Incredibly sneaky in a clever, manipulative way.

We backed out of the house.

It still hasn’t sold.

I wonder why?

We had almost put an offer in on another house, but were told someone beat us to it. They said we could try to outbid them, if we wanted. We did not. Hence, we went for the “Facade House”.

But this other house was still showing up in our online portal as for sale. We contacted our realtor, who contacted the sellers’ agent. Apparently the buyers had backed out before the inspection for other reasons. They had received an offer that day, but had showings scheduled this weekend, so were going to wait to look at all offers until the start of next week.

We decided to put in an offer today.

Now let me just say, we have no intent of getting into a bidding war.

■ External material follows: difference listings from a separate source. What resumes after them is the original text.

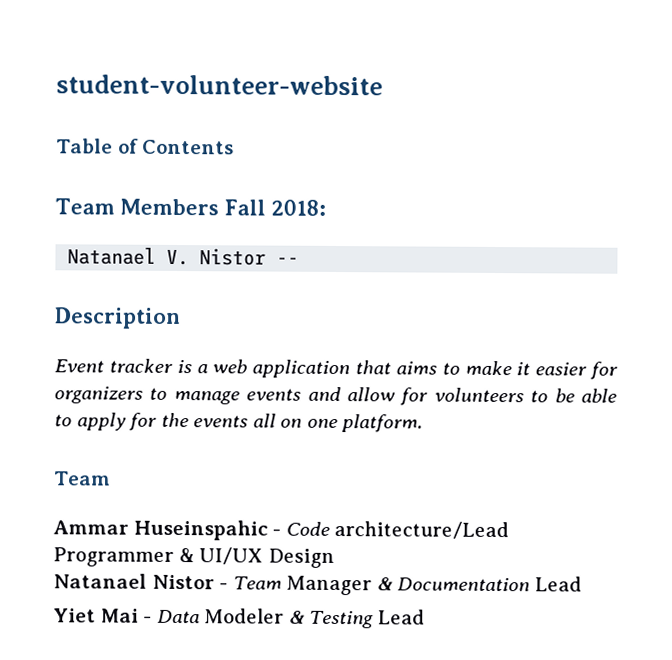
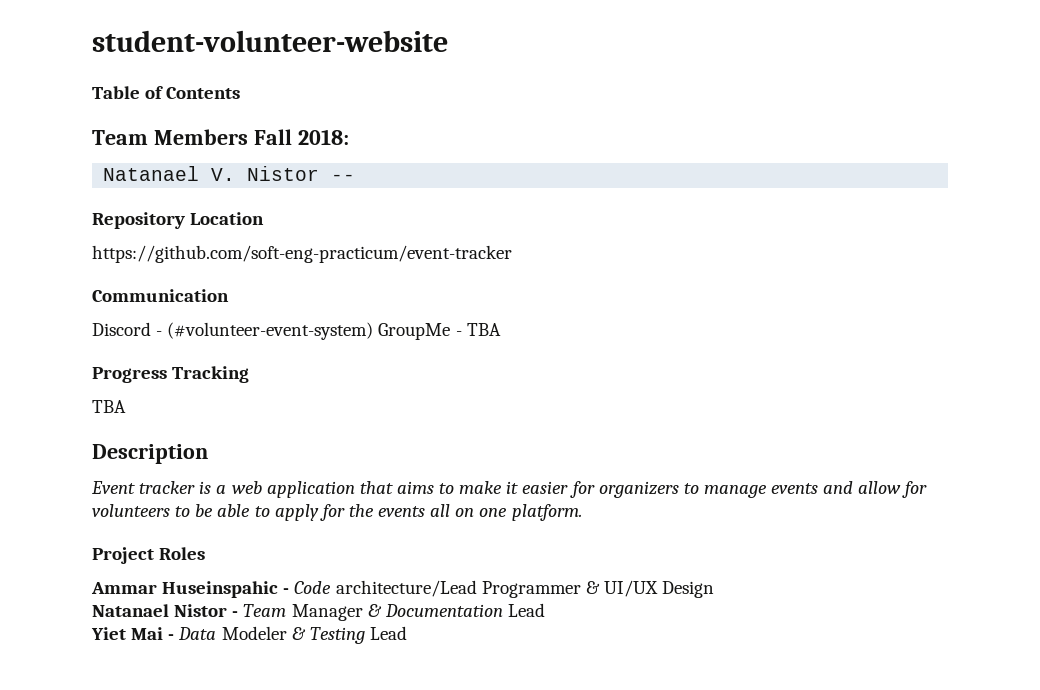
(300, 261) none -> [92,212,265,229] [92,245,512,263] [92,289,229,302] [92,322,501,340] [92,366,250,383] [92,400,126,413] // Repository Location // https://github.com/soft-eng-practicum/event-tracker // Communication // Discord - (#volunteer-event-system) GroupMe - TBA // Progress Tracking // TBA
[54,471,111,486] Team -> [92,547,206,564] Project Roles

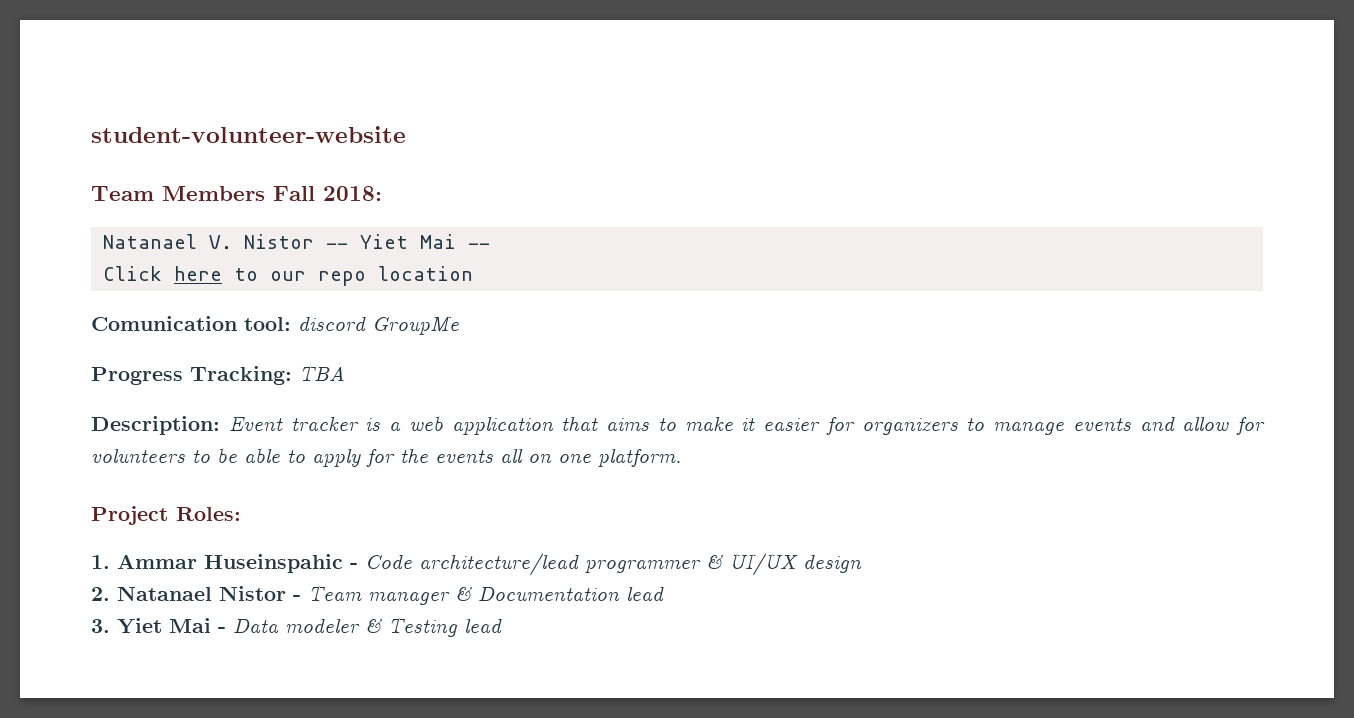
[92,86,241,99] // Table of Contents -> (406, 134) none
[92,212,265,229] [92,245,512,263] [92,289,229,302] [92,322,501,340] [92,366,250,383] [92,400,126,413] [92,444,208,464] // Repository Location // https://github.com/soft-eng-practicum/event-tracker // Communication // Discord - (#volunteer-event-system) GroupMe - TBA // Progress Tracking // TBA // Description // -> [360,234,491,249] [103,266,474,286] [91,316,459,335] [91,365,345,385] [91,416,220,435] Yiet Mai -- // Click here to our repo location // Comunication tool: discord GroupMe // Progress Tracking: TBA // Description:
[159,547,206,560] Roles // -> [176,507,241,521] [91,555,110,569] Roles: // 1.
[335,580,715,598] architecture/Lead Programmer & UI/UX Design // -> [419,553,862,576] [91,587,110,601] architecture/lead programmer & UI/UX design // 2.
[291,604,363,621] Manager -> [368,591,450,605] manager
[507,603,545,617] Lead // -> [626,586,664,601] [91,619,110,633] lead // 3.
[221,626,287,640] Modeler -> [285,618,360,633] modeler
[369,626,407,640] Lead -> [464,618,502,633] lead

We do not actually believe there was another offer. We think this might be a selling tactic to try to prevent us from submitting below asking price. “If they offered more, we won’t get the house!” Which is an actual thing that happens. But for it to happen literally the day we were shown the house (and told about it 20 minutes after we finished the showing) and then again the day we inquired as to its new status? It is perfectly possible it is true, but unlikely.

I guess we will find out?

I don’t want to get my hopes up too high, just in case. Lesson learned from the last one, I suppose. I was literally taking video in the rooms of the “Facade House” where I would pan the room and say what I thought could go where. And then the inspector talked to me. And all the air in my balloon of excited-soon-to-be-homeowner-ness seeped out. I really thought they might consider doing the few repairs we requested. You know, the water pipes? Because even if they decided they didn’t like us for finding out their rusted secret, they weren’t going to be able to sell this house at a “move in ready” price with that issue. Each new buyer was going to find out the same information and request a similar addendum.

I deleted the videos.

It was really rough for a bit, because I had been so excited about moving. We would have been near our closing date right now. Packing everything up. Gearing up to start the autumn off in our new home. Planning the holidays there.

I am trying to stay neutral.

 

 

 

But I really do hope they accept our offer.